Jeanne Wakatsuki Houston and James D. Houston

Theme: Justice and Rights
Grades: Grades 9-10

Farewell to Manzanar is the true story of a Japanese-American family's confinement in California's Manzanar internment camp during World War II. Jeanne Wakatsuki Houston was seven when Japan attacked Pearl Harbor and created the hysteria that forced 110,000 Japanese Americans from their homes. She remembers the stress of camp life—the stripping away of dignity and privacy, the withering of parental authority, and the divisive pressure to sign loyalty oaths. She also recalls what she took away from Manzanar after it closed—an odd sense of shame and a fierce determination to be accepted as American.

  1. Justice for All.
    Lead a class discussion focusing on justice and rights. You might pose questions like the following:

    • Which of people's rights should be protected by law?
    • Under what conditions, if any, might it be justifiable to violate a citizen's legal rights?
    • What should people do if they feel that the government is violating their rights? What if they feel that the government is violating the rights of others?
    • Elicit examples of recent legal decisions that students might consider unjust and of current situations in which governments are mistreating people.
  1. Tapping Prior Knowledge: World War II.
    Invite students to share what they know about relations between the United States and Japan during World War II. Ask if they know how these relations affected the lives of Japanese Americans during the war. Have students record their responses and amplify or revise them as they read Farewell to Manzanar.
  1. History on Film.
    Invite interested students to compile photo essays about the internment camps. The National Archives house Dorothea Lange's photos from Manzanar and other camps.
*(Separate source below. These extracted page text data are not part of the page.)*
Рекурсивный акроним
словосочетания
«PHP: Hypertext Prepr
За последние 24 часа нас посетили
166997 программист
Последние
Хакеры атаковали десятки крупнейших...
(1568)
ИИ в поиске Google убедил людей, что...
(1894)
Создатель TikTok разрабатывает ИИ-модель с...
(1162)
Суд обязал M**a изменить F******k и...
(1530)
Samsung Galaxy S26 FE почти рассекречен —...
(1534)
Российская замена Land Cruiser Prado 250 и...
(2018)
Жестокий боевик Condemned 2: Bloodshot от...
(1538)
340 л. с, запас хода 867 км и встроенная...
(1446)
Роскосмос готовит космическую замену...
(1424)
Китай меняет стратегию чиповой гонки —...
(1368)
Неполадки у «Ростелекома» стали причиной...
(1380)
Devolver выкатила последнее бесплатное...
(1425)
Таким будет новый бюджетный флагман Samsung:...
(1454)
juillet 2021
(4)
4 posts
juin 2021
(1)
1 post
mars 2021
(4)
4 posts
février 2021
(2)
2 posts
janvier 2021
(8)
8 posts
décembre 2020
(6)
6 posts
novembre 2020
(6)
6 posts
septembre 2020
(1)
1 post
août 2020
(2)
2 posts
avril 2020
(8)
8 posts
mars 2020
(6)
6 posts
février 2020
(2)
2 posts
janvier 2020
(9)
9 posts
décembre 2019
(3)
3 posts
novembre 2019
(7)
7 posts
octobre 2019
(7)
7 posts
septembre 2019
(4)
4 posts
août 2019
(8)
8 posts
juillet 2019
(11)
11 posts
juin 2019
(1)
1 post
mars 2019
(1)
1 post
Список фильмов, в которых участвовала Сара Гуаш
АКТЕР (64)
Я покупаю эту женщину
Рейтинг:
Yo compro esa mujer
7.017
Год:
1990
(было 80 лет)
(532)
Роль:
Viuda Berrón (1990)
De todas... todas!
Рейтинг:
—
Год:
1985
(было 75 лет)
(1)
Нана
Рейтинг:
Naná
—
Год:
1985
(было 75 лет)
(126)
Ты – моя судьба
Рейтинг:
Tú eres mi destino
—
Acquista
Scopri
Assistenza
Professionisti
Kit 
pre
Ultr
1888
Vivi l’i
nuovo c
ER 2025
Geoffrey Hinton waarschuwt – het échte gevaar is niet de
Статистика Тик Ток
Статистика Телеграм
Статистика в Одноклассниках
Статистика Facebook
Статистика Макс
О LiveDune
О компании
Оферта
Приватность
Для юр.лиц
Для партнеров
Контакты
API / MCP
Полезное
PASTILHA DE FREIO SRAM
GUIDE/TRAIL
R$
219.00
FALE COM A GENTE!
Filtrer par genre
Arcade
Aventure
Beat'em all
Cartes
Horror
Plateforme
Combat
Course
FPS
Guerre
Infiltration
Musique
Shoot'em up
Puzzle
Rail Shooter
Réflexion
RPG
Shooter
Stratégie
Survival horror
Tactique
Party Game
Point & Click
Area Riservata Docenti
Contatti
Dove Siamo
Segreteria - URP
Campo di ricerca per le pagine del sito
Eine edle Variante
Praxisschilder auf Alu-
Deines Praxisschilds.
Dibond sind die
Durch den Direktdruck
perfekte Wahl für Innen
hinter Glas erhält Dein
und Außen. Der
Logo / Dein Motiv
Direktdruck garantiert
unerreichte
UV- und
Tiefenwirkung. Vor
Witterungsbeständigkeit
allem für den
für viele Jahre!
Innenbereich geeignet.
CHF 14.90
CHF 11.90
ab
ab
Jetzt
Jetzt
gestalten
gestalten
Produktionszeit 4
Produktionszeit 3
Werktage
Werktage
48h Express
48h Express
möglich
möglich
Using the Internet, students can view and download some of these photos. (Alternatively, they might xerox photos from books and periodical articles about the internment.) They can then organize the reproduced works into photo essays, writing an introduction, captions, and comments. Show them how to credit the photographers.

  1. Not Forgotten.
    Ask students what they would consider a fitting tribute to those who suffered and died as a result of their experiences in the internment camps. Challenge them to design a memorial, with sketches and notes outlining their ideas and their reasons. The memorial may be a physical structure; a work of art, literature, or music; or a program to be implemented.
  1. Civil Rights Today.
    Have students complete a research report on a person or group of people whose lives are disrupted by civil strife today. Tell students to read the international news each day for several days and to note current areas of civil strife. Have them make an annotated list of places where people face discrimination or loss of rights because of their ethnic background, religion, or political affiliations. Help students choose one place to target and provide research time and assistance in the library and on the Internet.

  2. The U.S. in 1942.
    Have students research U.S. political and social conditions of 1942 to gain a deeper understanding of the issues that led to the forced internment of Americans of Japanese ancestry. Ask them to present their findings in a report backed up with statistics shown in a table, chart, or other graphic format.